Захар (смутившись). Но ведь надо. Мы за это деньги платим. И немалые. Кроме того, мне в Париж надо.
Ева. Зачем?
Захар. Это моя мечта. Главная…
Ева. Неосуществимая мечта – опасная вещь. Она в конце концов может сделать его несчастным. Помните, как у Чехова?
Захар. Ой, только не надо «Трёх сестер». Они у меня вместе с Чеховым вот где (показывает на горло).
Ева. Месье Рошфор, вы ведь тоже живёте один. Скажите, как вы боретесь с одиночеством?
Захар. Вы что – смеётесь? У меня нагрузка двадцать семь часов в неделю и ещё классное руководство. А это знаете что такое? Спевки, читки, родительские собрания. И ещё «байрам-металлолом», потом «байрам – гражданская оборона»! Об одиночестве я могу только мечтать. Но сейчас я не хочу об этом говорить. У меня зимние каникулы. Я имею право чувствовать себя лётчиком и отдохнуть.
Ева. Вам хорошо здесь?
Захар. Ещё бы! То, что я могу выразить свои мысли по-французски, мне крылья даёт.
Ева. Что же это за мысли такие?
Захар. Не иронизируйте. Я здесь другим человеком стал. Здесь всё можно: работать, петь, влюбляться, говорить глупости.

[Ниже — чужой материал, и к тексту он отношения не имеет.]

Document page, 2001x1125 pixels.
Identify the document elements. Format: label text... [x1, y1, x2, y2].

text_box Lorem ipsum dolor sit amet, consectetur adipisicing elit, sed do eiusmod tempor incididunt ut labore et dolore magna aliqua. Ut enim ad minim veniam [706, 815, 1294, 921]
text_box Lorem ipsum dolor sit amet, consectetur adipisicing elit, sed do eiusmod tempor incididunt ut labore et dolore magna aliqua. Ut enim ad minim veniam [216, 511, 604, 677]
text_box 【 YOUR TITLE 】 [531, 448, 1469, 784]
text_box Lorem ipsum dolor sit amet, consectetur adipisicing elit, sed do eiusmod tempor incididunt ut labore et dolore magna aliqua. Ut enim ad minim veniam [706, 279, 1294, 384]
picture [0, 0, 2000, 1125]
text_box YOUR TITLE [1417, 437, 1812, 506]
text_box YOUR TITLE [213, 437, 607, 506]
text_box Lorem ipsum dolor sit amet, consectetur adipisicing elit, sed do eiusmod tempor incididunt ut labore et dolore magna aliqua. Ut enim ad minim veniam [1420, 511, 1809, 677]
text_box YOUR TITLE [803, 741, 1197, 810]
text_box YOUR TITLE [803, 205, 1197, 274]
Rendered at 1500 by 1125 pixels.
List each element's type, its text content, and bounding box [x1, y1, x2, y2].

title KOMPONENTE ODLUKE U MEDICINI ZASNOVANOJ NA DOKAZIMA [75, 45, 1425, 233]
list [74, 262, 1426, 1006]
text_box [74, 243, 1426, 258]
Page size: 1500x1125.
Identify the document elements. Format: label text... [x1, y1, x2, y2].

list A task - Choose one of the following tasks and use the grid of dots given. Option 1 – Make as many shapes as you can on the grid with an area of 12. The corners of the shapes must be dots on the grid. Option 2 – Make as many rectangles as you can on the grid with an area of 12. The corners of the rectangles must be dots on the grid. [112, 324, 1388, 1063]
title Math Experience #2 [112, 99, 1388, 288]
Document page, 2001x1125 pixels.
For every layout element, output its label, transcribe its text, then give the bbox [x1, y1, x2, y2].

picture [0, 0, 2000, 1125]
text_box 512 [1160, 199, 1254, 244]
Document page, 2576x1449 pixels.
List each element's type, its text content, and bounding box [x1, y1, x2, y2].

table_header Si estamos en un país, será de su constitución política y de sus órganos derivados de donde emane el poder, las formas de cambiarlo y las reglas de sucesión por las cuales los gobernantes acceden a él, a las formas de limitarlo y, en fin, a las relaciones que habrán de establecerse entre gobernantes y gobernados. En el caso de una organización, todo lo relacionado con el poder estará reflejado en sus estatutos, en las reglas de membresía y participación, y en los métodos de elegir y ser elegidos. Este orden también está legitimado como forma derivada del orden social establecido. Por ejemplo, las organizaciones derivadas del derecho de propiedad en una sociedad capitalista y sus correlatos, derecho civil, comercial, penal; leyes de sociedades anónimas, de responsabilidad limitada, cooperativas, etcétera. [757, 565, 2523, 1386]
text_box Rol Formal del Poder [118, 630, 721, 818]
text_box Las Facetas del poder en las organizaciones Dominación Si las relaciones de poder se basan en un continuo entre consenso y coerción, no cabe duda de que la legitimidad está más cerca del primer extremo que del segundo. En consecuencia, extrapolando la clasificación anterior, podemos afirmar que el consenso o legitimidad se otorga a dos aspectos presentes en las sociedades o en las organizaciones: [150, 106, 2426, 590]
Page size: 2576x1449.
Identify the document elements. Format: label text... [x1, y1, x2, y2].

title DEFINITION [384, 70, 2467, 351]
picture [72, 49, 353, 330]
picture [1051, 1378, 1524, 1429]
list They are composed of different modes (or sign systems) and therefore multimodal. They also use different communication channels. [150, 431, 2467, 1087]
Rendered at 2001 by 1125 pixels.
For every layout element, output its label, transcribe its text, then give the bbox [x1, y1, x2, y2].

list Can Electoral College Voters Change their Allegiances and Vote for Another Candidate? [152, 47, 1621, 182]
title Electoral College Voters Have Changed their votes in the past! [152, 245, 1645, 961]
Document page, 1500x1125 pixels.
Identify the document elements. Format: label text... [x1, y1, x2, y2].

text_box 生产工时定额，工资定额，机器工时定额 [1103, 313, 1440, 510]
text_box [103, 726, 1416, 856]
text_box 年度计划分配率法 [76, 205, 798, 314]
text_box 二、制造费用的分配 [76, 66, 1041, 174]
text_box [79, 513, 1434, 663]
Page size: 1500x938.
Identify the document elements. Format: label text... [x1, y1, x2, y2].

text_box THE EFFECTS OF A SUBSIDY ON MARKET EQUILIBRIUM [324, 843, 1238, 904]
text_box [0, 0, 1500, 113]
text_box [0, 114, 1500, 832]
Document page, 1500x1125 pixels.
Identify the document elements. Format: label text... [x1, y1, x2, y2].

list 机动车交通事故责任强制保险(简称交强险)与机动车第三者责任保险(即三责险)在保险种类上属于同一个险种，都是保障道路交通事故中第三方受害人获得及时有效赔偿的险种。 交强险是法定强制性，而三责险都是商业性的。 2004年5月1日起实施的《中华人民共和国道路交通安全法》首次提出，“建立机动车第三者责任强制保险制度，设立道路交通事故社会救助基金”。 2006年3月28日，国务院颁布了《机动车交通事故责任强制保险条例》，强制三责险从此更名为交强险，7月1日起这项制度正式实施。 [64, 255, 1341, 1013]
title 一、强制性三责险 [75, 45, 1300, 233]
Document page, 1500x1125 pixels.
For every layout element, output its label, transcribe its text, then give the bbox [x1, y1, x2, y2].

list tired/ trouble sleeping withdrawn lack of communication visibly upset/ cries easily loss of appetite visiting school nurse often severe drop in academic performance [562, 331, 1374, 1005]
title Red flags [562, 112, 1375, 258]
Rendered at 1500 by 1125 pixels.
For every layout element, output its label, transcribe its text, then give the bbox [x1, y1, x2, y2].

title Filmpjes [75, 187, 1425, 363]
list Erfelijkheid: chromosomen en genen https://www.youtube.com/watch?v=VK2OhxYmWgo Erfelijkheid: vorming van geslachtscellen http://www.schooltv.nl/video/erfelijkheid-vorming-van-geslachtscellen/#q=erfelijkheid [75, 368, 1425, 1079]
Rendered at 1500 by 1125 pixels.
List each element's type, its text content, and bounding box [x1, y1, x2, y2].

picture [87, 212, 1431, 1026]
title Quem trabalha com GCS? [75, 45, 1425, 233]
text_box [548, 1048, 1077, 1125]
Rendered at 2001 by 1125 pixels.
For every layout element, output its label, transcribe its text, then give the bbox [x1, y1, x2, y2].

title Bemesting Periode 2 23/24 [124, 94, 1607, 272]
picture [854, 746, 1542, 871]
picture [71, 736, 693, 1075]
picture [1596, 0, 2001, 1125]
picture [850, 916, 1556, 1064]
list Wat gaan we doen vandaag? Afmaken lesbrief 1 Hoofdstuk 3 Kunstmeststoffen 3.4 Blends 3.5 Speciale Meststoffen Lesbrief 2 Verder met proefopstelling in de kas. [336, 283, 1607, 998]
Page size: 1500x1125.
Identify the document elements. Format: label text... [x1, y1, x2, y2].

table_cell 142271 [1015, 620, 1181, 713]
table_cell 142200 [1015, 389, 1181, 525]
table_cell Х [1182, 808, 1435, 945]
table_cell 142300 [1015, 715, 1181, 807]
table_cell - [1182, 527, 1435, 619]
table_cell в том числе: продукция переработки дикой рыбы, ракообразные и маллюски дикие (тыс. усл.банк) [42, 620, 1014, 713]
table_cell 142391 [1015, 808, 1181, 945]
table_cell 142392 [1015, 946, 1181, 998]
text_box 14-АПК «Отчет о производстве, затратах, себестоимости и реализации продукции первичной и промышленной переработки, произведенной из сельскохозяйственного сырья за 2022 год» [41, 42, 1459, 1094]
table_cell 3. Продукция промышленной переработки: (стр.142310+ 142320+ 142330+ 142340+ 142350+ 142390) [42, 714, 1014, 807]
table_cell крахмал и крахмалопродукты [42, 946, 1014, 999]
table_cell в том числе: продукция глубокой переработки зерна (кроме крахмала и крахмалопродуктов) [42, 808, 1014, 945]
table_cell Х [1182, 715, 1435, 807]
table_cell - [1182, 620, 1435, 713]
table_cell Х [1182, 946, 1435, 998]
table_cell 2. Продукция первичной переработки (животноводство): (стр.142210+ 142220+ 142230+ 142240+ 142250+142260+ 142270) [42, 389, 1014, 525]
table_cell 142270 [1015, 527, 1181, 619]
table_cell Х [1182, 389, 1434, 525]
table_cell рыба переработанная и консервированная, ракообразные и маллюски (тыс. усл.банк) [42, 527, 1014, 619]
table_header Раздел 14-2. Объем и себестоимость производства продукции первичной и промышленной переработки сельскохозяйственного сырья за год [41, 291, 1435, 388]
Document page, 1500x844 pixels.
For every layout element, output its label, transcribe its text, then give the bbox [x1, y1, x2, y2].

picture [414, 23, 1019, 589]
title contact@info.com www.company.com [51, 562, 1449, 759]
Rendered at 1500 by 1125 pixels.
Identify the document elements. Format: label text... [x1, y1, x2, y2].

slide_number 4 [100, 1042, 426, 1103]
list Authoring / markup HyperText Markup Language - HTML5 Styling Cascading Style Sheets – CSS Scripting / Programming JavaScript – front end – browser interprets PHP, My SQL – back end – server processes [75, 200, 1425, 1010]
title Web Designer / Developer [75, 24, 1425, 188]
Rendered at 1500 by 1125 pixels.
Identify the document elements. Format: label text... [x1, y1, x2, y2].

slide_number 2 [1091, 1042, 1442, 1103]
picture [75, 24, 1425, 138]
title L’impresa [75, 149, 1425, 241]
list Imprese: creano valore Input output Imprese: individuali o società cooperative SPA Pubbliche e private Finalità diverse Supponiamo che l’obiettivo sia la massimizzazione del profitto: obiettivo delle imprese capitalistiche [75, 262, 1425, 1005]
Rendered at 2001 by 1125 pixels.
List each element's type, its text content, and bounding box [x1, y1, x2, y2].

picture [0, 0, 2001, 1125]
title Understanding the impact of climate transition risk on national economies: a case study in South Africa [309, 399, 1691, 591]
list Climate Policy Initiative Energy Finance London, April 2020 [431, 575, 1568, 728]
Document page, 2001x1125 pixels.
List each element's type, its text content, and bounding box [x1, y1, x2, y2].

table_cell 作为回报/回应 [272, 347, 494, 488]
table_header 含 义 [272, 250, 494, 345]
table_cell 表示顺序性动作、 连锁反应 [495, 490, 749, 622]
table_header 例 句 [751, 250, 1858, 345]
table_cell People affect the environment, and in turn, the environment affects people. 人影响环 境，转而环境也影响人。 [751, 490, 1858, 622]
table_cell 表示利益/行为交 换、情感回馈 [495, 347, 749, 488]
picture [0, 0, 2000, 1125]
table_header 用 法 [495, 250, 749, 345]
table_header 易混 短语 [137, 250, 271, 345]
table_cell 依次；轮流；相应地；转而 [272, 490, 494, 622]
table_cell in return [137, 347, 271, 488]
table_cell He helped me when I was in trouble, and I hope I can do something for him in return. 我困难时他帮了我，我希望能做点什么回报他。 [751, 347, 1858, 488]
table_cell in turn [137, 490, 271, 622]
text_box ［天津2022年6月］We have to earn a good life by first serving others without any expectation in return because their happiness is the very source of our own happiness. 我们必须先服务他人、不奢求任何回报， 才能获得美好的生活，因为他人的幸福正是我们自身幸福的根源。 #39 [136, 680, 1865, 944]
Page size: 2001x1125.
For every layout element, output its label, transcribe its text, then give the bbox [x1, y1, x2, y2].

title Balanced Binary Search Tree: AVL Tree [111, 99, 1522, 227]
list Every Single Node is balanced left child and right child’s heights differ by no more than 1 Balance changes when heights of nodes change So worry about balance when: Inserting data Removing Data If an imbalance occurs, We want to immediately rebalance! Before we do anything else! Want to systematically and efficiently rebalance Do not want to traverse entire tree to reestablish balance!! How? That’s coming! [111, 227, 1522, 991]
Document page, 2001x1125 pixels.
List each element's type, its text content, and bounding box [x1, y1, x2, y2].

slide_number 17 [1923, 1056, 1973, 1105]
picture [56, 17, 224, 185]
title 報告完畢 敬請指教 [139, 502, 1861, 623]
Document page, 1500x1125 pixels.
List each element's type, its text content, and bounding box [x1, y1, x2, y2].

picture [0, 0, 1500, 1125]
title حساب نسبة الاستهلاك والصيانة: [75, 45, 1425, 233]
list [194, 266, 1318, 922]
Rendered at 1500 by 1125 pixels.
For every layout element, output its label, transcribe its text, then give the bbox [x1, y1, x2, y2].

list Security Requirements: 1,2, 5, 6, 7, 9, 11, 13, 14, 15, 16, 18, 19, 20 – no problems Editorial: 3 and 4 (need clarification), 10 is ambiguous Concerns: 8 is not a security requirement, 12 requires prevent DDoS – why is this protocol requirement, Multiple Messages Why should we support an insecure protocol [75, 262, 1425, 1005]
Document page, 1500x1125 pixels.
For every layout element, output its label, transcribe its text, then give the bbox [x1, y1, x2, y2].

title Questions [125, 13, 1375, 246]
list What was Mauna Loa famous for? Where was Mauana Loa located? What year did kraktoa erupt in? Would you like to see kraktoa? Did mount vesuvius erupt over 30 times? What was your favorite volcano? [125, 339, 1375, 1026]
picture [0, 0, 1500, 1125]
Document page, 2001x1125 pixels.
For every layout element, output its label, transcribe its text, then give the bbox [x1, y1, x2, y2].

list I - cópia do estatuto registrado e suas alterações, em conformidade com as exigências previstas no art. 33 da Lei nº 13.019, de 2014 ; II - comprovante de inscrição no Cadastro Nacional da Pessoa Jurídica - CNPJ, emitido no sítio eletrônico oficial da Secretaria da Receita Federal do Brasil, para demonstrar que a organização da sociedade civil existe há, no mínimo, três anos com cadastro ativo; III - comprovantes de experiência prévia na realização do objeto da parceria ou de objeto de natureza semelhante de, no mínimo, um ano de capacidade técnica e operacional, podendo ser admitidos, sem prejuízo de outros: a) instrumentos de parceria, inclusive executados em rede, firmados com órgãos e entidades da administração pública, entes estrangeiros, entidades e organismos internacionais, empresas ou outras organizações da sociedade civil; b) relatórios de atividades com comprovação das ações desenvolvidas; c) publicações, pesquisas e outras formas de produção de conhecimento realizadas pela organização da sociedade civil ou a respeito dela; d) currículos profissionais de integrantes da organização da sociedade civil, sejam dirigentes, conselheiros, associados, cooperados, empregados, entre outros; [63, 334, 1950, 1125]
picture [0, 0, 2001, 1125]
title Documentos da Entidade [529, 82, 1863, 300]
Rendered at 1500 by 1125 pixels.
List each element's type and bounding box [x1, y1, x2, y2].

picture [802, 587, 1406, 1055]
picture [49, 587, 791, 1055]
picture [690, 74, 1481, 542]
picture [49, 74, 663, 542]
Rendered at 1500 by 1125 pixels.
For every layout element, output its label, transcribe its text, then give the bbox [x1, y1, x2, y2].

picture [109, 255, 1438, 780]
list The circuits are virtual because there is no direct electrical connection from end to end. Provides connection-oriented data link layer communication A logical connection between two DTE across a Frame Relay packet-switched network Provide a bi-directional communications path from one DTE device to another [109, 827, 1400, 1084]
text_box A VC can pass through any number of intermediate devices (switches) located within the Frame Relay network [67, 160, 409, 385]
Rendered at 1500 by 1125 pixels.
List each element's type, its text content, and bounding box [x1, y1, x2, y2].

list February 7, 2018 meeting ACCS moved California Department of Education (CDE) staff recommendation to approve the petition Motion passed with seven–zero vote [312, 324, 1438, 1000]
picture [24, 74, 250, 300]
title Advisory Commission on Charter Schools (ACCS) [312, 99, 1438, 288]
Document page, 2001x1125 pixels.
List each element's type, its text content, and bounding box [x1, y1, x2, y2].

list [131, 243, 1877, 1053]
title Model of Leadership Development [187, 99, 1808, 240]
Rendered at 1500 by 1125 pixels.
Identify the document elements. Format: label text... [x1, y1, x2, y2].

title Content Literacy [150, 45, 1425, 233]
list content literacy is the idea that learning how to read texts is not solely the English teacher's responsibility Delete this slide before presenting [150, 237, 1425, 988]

Ева. С последним у вас всё в порядке. А влюбиться вам трудно будет, вы человек экономный.
Захар. Ничего вы не понимаете. (Листает текст и уходит в закуток под лестницей.)
Видна вся сцена и Ева у камина, но она в полумраке, освещён только подлестничный закуток. Там горит бра, на кушетке сидит Вера.
Захар. Что вы тут делаете?
Вера. Подслушиваю. Это моё любимое занятие.